Retype every line of text in the data below with no changes, and leave the pictures out.
>>>>
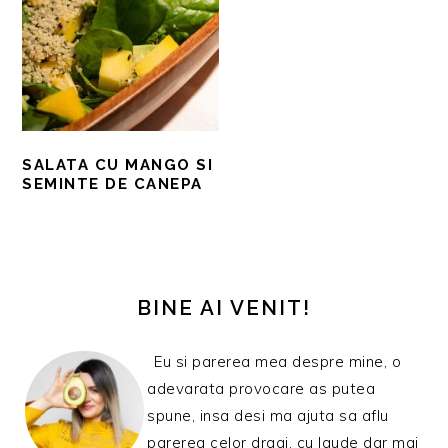
SALATA CU MANGO SI
SEMINTE DE CANEPA
BARA
PRINCIPALĂ
BINE AI VENIT!
Eu si parerea mea despre mine, o
adevarata provocare as putea
spune, insa desi ma ajuta sa aflu
parerea celor dragi, cu laude dar mai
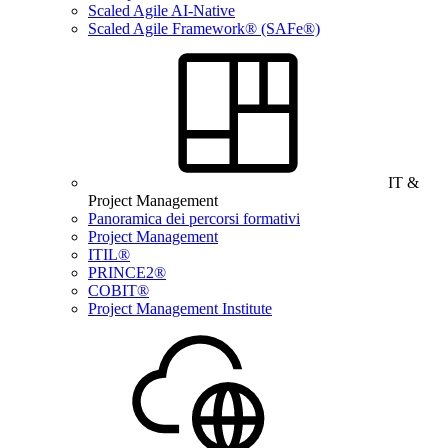
Scaled Agile AI-Native
Scaled Agile Framework® (SAFe®)
IT &
Project Management
Panoramica dei percorsi formativi
Project Management
ITIL®
PRINCE2®
COBIT®
Project Management Institute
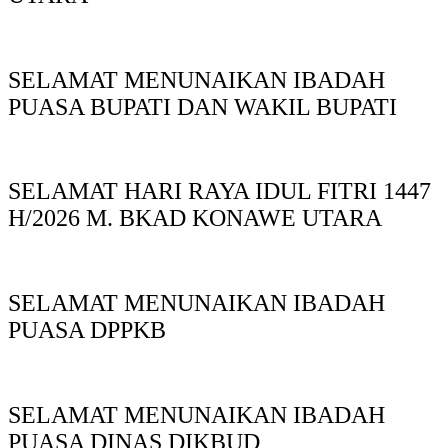
SELAMAT MENUNAIKAN IBADAH
PUASA BUPATI DAN WAKIL BUPATI
SELAMAT HARI RAYA IDUL FITRI 1447
H/2026 M. BKAD KONAWE UTARA
SELAMAT MENUNAIKAN IBADAH
PUASA DPPKB
SELAMAT MENUNAIKAN IBADAH
PUASA DINAS DIKBUD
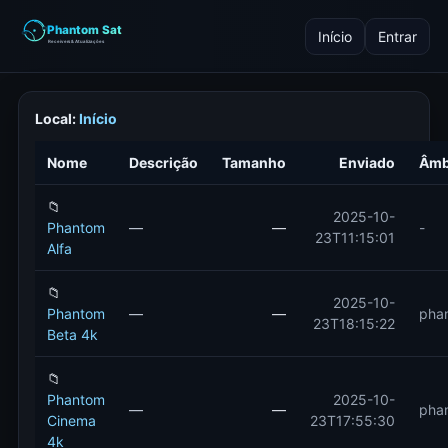
Início
Entrar
Local:
Início
Nome
Descrição
Tamanho
Enviado
Âmb
📁
2025-10-
Phantom
—
—
-
23T11:15:01
Alfa
📁
2025-10-
Phantom
—
—
pha
23T18:15:22
Beta 4k
📁
Phantom
2025-10-
—
—
pha
Cinema
23T17:55:30
4k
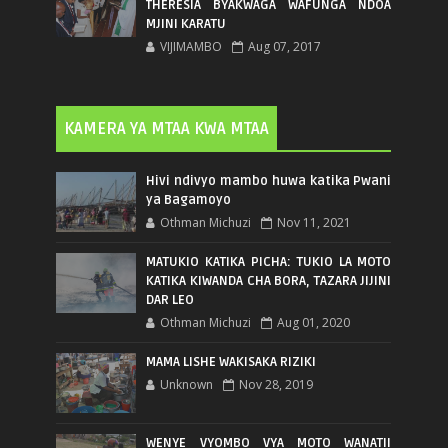
THERESIA BYAKWAGA WAFUNGA NDOA
MJINI KARATU
VIJIMAMBO
Aug 07, 2017
KAMERA YA MTAA KWA MTAA
Hivi ndivyo mambo huwa katika Pwani
ya Bagamoyo
Othman Michuzi
Nov 11, 2021
MATUKIO KATIKA PICHA: TUKIO LA MOTO
KATIKA KIWANDA CHA BORA, TAZARA JIJINI
DAR LEO
Othman Michuzi
Aug 01, 2020
MAMA LISHE WAKISAKA RIZIKI
Unknown
Nov 28, 2019
WENYE VYOMBO VYA MOTO WANATII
<<<<
[Response to this exercise]
SALATA CU MANGO SI
SEMINTE DE CANEPA
BARA
PRINCIPALĂ
BINE AI VENIT!
Eu si parerea mea despre mine, o
adevarata provocare as putea
spune, insa desi ma ajuta sa aflu
parerea celor dragi, cu laude dar mai
Scaled Agile AI-Native
Scaled Agile Framework® (SAFe®)
IT &
Project Management
Panoramica dei percorsi formativi
Project Management
ITIL®
PRINCE2®
COBIT®
Project Management Institute
SELAMAT MENUNAIKAN IBADAH
PUASA BUPATI DAN WAKIL BUPATI
SELAMAT HARI RAYA IDUL FITRI 1447
H/2026 M. BKAD KONAWE UTARA
SELAMAT MENUNAIKAN IBADAH
PUASA DPPKB
SELAMAT MENUNAIKAN IBADAH
PUASA DINAS DIKBUD
Início
Entrar
Local:
Início
Nome
Descrição
Tamanho
Enviado
Âmb
📁
2025-10-
Phantom
—
—
-
23T11:15:01
Alfa
📁
2025-10-
Phantom
—
—
pha
23T18:15:22
Beta 4k
📁
Phantom
2025-10-
—
—
pha
Cinema
23T17:55:30
4k
THERESIA BYAKWAGA WAFUNGA NDOA
MJINI KARATU
VIJIMAMBO
Aug 07, 2017
KAMERA YA MTAA KWA MTAA
Hivi ndivyo mambo huwa katika Pwani
ya Bagamoyo
Othman Michuzi
Nov 11, 2021
MATUKIO KATIKA PICHA: TUKIO LA MOTO
KATIKA KIWANDA CHA BORA, TAZARA JIJINI
DAR LEO
Othman Michuzi
Aug 01, 2020
MAMA LISHE WAKISAKA RIZIKI
Unknown
Nov 28, 2019
WENYE VYOMBO VYA MOTO WANATII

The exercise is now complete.